Yes, while we can automate the production of Lineage (traceability) reports for DataStage, IGC does offer facility to document the flow of data for other data movement scripts, tools or processes. This will produce the same Lineage reports, that can be used to satisfy needs for compliance, or build confidence and trust in the use or consumption of data.
At it simplest, IGC allows one to draft a Mapping Document. Essentially a spreadsheet that delineates the Data Source and Data Target, and documentation to support the transformation, aggregation or other logic. The spreadsheet can be directly authored in IGC, or loaded from Excel (text file) which further supports automation of the process. Documentation for Extension Mapping Documents can be found here: https://www.ibm.com/support/knowledgecenter/en/SSZJPZ_11.5.0/com.ibm.swg.im.iis.mdwb.doc/topics/c_extensionMappings.html (though suggest creating such a document from IGC, and exporting the results to Excel).
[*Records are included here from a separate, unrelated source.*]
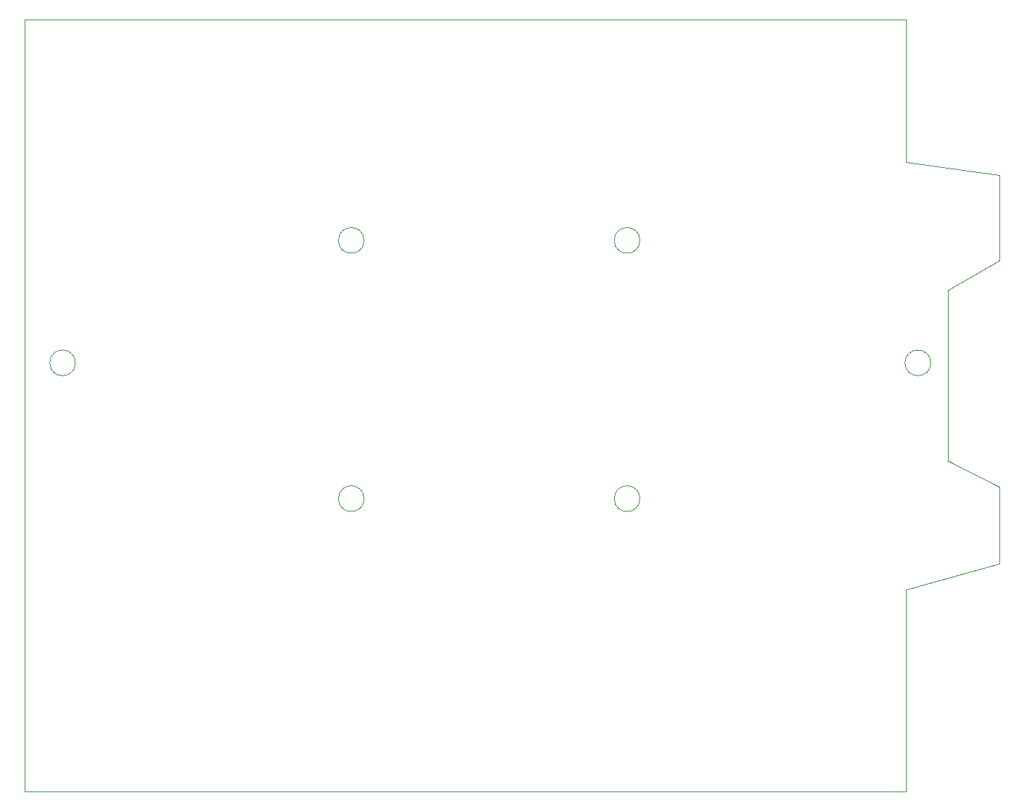
<source format=gbr>
%TF.GenerationSoftware,KiCad,Pcbnew,7.0.2-0*%
%TF.CreationDate,2023-08-29T20:24:27-04:00*%
%TF.ProjectId,MP2_DFN,4d50325f-4446-44e2-9e6b-696361645f70,rev?*%
%TF.SameCoordinates,Original*%
%TF.FileFunction,Profile,NP*%
%FSLAX46Y46*%
G04 Gerber Fmt 4.6, Leading zero omitted, Abs format (unit mm)*
G04 Created by KiCad (PCBNEW 7.0.2-0) date 2023-08-29 20:24:27*
%MOMM*%
%LPD*%
G01*
G04 APERTURE LIST*
%TA.AperFunction,Profile*%
%ADD10C,0.100000*%
%TD*%
G04 APERTURE END LIST*
D10*
X87250000Y-58166000D02*
G75*
G03*
X87250000Y-58166000I-1500000J0D01*
G01*
X153500000Y-72500000D02*
G75*
G03*
X153500000Y-72500000I-1500000J0D01*
G01*
X87250000Y-88392000D02*
G75*
G03*
X87250000Y-88392000I-1500000J0D01*
G01*
X119500000Y-88392000D02*
G75*
G03*
X119500000Y-88392000I-1500000J0D01*
G01*
X119500000Y-58166000D02*
G75*
G03*
X119500000Y-58166000I-1500000J0D01*
G01*
X53500000Y-72500000D02*
G75*
G03*
X53500000Y-72500000I-1500000J0D01*
G01*
X150635000Y-49000000D02*
X161500000Y-50500000D01*
X161500000Y-60500000D01*
X160950159Y-60821169D01*
X155508000Y-64000000D01*
X155508000Y-66548000D01*
X155508000Y-84000000D01*
X161500000Y-87000000D01*
X161500000Y-96000000D01*
X150619000Y-99000000D01*
X150619000Y-122635000D01*
X47587000Y-122635000D01*
X47587000Y-32300000D01*
X150635000Y-32300000D01*
X150635000Y-49000000D01*
M02*

</source>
In addition, IGC supports a more formal process for extending the Catalog and introducing new types of Assets. This would go one step further, and properly document and catalog the Data Processes (SQL commands, other ETL tooling) and map the data movement thru those Processes. This will allow users to identify with the Data Process and even allow one to include operational data (as is supported for IGC). More information on this process can be found here: https://www-01.ibm.com/support/docview.wss?uid=swg21699130
Suggest to review the absolute requirements, and what information is required for the ensuing traceability report. Starting with the Extension Mapping Document should suffice, and would be the simplest to implement and drive immediate benefit.